If your pet has a flea issue, giving it flea pills is often a necessary set of the process to getting rid of fleas for good. Most flea pills do not kill adult fleas, but they do prevent new fleas from hatching from eggs and emerging from larvae. Some flea medications contain other drugs to protect your pet against other parasites, such as heartworms. When choosing a flea pill, it is important to select one appropriate for your pet's size and type, and some medications come in flavored varieties to make giving them to your pet easier. Talk with your veterinarian before giving your pet flea pills if it has a medical condition or has been sensitive to flea medications in the past.
Flea pills come in separate varieties for dogs and cats. While the medications contained in these pills are similar, it is important not to give a medication to a pet for which it is not intended. If you have both dogs and cats, you should purchase different flea pills for each. The pills also come in different strengths for your pet's weight. If you are unsure which strength to purchase, check with your veterinarian or weigh your pet yourself.
Oral flea medications are typically given once a month to help break the life cycle of existing fleas and prevent new flea problems from occurring. Some animals reject pills, so choosing a medication with a food flavoring, such as beef or fish, may make it easier to get your pet to swallow them.

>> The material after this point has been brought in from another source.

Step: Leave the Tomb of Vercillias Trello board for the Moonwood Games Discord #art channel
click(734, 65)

Flea pills that contain heartworm control medication are excellent choices because they prevent you from having to give your pet two pills each month.
Some flea pills only prevent new fleas from hatching, and do not kill adult fleas. These medications provide a good alternative if you have difficulty applying topical flea medications or if you have young children or other pets that could be exposed to a topical product. Checking the instructions on pills that kill adult fleas is important, as some are given once per month and others are given as needed to quickly kill existing fleas.
Pets can have adverse reactions to the chemicals and medications found in some flea pills. If your pet seems lethargic, salivates excessively, has difficulty breathing, vomits, or does not eat, see an emergency veterinarian as soon as possible. While most allergies and negative reactions to flea medications can be handled appropriately by a veterinarian, some can be life-threatening if prompt care is not given.